The browser then uses the information in the ClientHelloResponse to decide how to proceed from here.
If the browser notices the server supports HTTP/2 it sets up a HTTP/2 session (with a handshake that involves a few roundtrips like what I described for DNS) and creates a new stream for this request. The browser then formats the request as HTTP/2 wire format bytes (binary format) and writes it to the HTTP/2 stream, which writes it to the HTTP/2 framing layer, which writes it to the encryption layer, which writes it to the network socket and sends it over the internet.
If the browser notices the server DOES NOT support HTTP/2, it formats the request as HTTP/1.1 wire formatted bytes and writes it to the encryption layer, which writes it to the network socket and sends it over the internet using that complicated process I spelled out for DNS.
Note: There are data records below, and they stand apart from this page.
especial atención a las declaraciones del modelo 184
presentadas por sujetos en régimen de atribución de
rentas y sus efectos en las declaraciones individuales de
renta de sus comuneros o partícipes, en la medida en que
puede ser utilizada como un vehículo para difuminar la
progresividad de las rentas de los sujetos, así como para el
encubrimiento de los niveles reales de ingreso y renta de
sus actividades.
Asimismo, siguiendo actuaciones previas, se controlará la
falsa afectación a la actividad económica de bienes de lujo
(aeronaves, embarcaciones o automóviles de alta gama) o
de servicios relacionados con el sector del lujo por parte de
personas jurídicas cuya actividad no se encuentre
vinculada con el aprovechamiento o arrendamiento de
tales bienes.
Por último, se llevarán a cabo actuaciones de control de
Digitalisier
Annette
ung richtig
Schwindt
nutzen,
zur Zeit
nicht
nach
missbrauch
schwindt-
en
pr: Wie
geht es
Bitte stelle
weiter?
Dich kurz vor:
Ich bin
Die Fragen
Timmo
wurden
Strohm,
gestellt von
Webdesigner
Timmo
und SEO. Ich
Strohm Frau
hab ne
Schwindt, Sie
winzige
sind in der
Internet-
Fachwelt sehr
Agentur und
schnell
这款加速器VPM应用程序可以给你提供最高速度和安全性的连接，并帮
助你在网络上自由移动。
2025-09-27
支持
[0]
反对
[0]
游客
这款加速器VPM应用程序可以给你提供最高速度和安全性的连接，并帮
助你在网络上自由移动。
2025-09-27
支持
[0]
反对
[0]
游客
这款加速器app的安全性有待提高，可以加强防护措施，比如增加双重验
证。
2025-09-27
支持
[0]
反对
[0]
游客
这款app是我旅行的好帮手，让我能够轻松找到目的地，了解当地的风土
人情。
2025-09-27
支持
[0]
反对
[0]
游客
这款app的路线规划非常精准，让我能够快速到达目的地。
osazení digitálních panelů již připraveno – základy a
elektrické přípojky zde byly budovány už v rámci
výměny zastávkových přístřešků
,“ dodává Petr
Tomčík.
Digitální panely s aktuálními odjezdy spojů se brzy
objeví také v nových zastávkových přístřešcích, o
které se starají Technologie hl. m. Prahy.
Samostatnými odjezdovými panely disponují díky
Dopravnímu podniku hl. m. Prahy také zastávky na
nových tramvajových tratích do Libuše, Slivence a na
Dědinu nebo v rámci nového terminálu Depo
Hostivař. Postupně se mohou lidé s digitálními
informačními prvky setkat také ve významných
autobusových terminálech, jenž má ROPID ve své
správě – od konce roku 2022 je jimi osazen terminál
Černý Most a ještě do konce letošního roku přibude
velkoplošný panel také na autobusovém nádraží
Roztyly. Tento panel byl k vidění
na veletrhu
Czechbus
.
This then hits the remote load balancer which parses the client HTTP request and uses site-local configuration to select the best application server to handle the response. It then forwards the client's HTTP request to the correct server by creating a TCP session to that backend, writing the HTTP request and waiting for a response over that TCP session. Depending on site-local configuration there may be layers of encryption involved.
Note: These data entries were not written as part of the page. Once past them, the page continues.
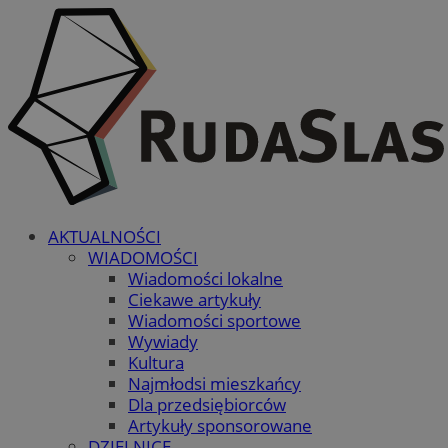
AKTUALNOŚCI
WIADOMOŚCI
Wiadomości lokalne
Ciekawe artykuły
Wiadomości sportowe
Wywiady
Kultura
Najmłodsi mieszkańcy
Dla przedsiębiorców
Artykuły sponsorowane
DZIELNICE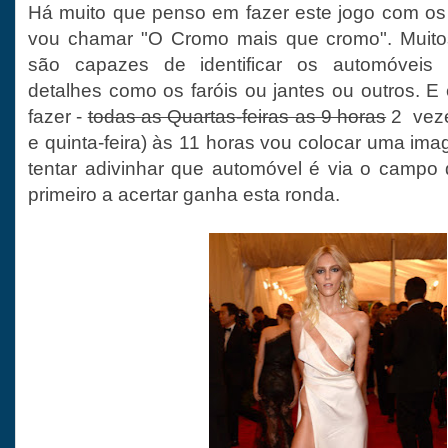
Há muito que penso em fazer este jogo com os 
vou chamar "O Cromo mais que cromo". Muitos
são capazes de identificar os automóveis
detalhes como os faróis ou jantes ou outros. E
fazer -
todas as Quartas-feiras as 9 horas
2 veze
e quinta-feira) às 11 horas vou colocar uma ima
tentar adivinhar que automóvel é via o campo
primeiro a acertar ganha esta ronda.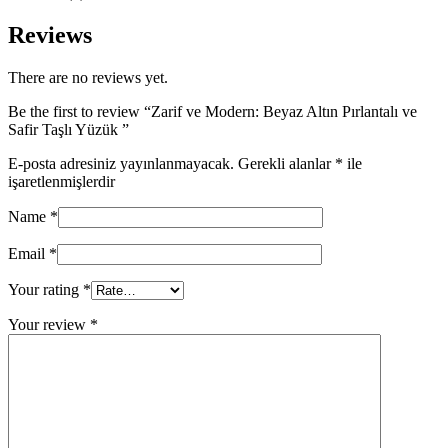
Reviews
There are no reviews yet.
Be the first to review “Zarif ve Modern: Beyaz Altın Pırlantalı ve
Safir Taşlı Yüzük ”
E-posta adresiniz yayınlanmayacak.
Gerekli alanlar
*
ile
işaretlenmişlerdir
Name
*
Email
*
Your rating
*
Your review
*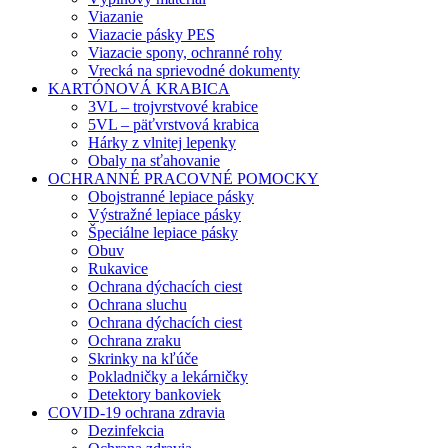
Viazanie
Viazacie pásky PES
Viazacie spony, ochranné rohy
Vrecká na sprievodné dokumenty
KARTÓNOVÁ KRABICA
3VL – trojvrstvové krabice
5VL – päťvrstvová krabica
Hárky z vlnitej lepenky
Obaly na sťahovanie
OCHRANNÉ PRACOVNÉ POMOCKY
Obojstranné lepiace pásky
Výstražné lepiace pásky
Špeciálne lepiace pásky
Obuv
Rukavice
Ochrana dýchacích ciest
Ochrana sluchu
Ochrana dýchacích ciest
Ochrana zraku
Skrinky na kľúče
Pokladničky a lekárničky
Detektory bankoviek
COVID-19 ochrana zdravia
Dezinfekcia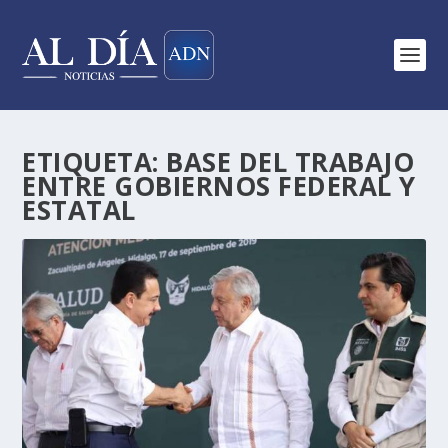
ETIQUETA:
BASE DEL TRABAJO
ENTRE GOBIERNOS FEDERAL Y
ESTATAL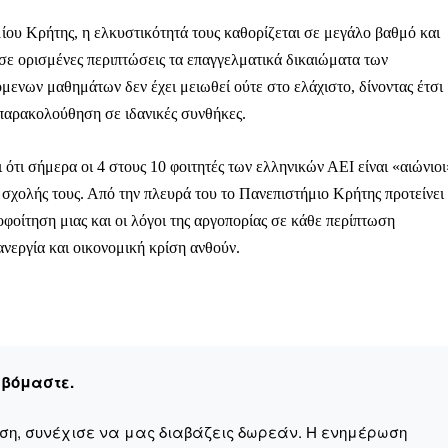
ου Κρήτης, η ελκυστικότητά τους καθορίζεται σε μεγάλο βαθμό και
ει σε ορισμένες περιπτώσεις τα επαγγελματικά δικαιώματα των
μενων μαθημάτων δεν έχει μειωθεί ούτε στο ελάχιστο, δίνοντας έτσι
 παρακολούθηση σε ιδανικές συνθήκες.
ληρώσουν. Και το σεβόμαστε.
η οικονομική κατάσταση, συνέχισε να μας διαβάζεις δωρεάν.
τι σήμερα οι 4 στους 10 φοιτητές των ελληνικών ΑΕΙ είναι «αιώνιοι
για όλους.
σχολής τους. Από την πλευρά του το Πανεπιστήμιο Κρήτης προτείνει
έ μας σήμερα. Ορίστε δύο καλοί λόγοι για να το κάνεις:
φοίτηση μιας και οι λόγοι της αργοπορίας σε κάθε περίπτωση
ανεργία και οικονομική κρίση ανθούν.
σχύει άμεσα την ποιότητα και την ανεξαρτησία της δημοσιογρ
 από έναν καφέ και η διαδικασία διαρκεί λιγότερο από 1 λεπτό
ις συνδρομητής ή δωρητής.
Γίνε συνδρομητής
εβόμαστε.
Σας ευχαριστούμε θερμά.
αση, συνέχισε να μας διαβάζεις δωρεάν. Η ενημέρωση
Now, the request finally gets to the application server. This TCP session is accepted by the application server and the headers are read into memory. The path is read by the application server and the correct handler is chosen. The HTML for the front page of christine.website is rendered and written to the TCP session and travels to the load balancer, gets encrypted with TLS, the encrypted HTML gets sent back over the internet to your browser and then your browser decrypts it and starts to parse and display the website. The browser will run into places where it needs more resources (such as stylesheets or images), so it will make additional HTTP requests to the load balancer to grab those too.
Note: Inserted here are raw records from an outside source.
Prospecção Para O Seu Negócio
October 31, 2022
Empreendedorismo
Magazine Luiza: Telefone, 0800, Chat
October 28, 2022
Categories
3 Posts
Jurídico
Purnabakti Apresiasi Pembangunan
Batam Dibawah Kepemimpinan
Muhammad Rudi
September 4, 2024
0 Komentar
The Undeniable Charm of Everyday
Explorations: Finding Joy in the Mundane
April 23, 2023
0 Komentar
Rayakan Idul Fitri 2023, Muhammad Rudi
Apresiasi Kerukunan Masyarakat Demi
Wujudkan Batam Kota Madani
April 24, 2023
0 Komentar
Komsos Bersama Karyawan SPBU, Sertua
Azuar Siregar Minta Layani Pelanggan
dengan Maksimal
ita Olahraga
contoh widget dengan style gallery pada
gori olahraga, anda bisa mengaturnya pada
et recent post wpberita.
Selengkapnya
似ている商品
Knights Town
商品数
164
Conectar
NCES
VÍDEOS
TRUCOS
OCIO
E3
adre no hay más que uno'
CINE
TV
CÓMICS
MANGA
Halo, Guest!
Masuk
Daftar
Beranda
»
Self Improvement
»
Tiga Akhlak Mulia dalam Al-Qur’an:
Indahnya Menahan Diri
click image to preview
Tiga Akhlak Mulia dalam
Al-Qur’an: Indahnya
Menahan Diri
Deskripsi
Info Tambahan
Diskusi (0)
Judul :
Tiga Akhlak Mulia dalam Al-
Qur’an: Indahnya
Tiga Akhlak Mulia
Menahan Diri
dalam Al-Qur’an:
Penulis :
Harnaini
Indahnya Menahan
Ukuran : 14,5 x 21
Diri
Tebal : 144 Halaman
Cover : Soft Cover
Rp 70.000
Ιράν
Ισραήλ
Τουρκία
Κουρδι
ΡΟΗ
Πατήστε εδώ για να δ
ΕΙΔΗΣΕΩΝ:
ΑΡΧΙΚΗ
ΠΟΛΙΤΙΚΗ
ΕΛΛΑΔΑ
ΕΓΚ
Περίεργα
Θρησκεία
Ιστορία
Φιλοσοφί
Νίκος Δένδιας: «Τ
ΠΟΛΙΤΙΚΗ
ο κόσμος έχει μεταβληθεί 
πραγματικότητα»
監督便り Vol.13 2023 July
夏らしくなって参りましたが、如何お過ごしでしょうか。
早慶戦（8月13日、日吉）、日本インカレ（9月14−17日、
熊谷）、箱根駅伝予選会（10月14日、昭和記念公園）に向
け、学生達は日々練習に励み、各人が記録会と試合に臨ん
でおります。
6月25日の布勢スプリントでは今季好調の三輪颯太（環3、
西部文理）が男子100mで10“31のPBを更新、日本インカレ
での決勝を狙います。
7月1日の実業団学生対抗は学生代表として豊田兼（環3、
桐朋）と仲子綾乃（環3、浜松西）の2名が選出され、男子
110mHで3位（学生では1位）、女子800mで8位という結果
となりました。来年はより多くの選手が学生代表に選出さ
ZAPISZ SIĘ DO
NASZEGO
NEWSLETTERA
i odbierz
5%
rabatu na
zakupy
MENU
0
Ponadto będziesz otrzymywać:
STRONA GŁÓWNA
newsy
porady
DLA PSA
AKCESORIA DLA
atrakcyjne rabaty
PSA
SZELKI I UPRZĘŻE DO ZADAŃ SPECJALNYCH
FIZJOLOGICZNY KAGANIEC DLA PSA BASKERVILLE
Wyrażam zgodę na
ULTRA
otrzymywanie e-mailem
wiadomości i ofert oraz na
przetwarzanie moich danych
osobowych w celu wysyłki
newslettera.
The end result is that the user sees the website in all its glory. Given all these moving parts it's astounding that this works as reliably as it does. Each of the TCP, ARP and DNS requests also happen at each level of the stack. There are layers upon layers upon layers of interacting protocols and implementations.
This is why it is hard to reliably put a website on the internet. If there is a god, they are surely the one holding all these potentially unreliable systems together to make everything appear like it is working.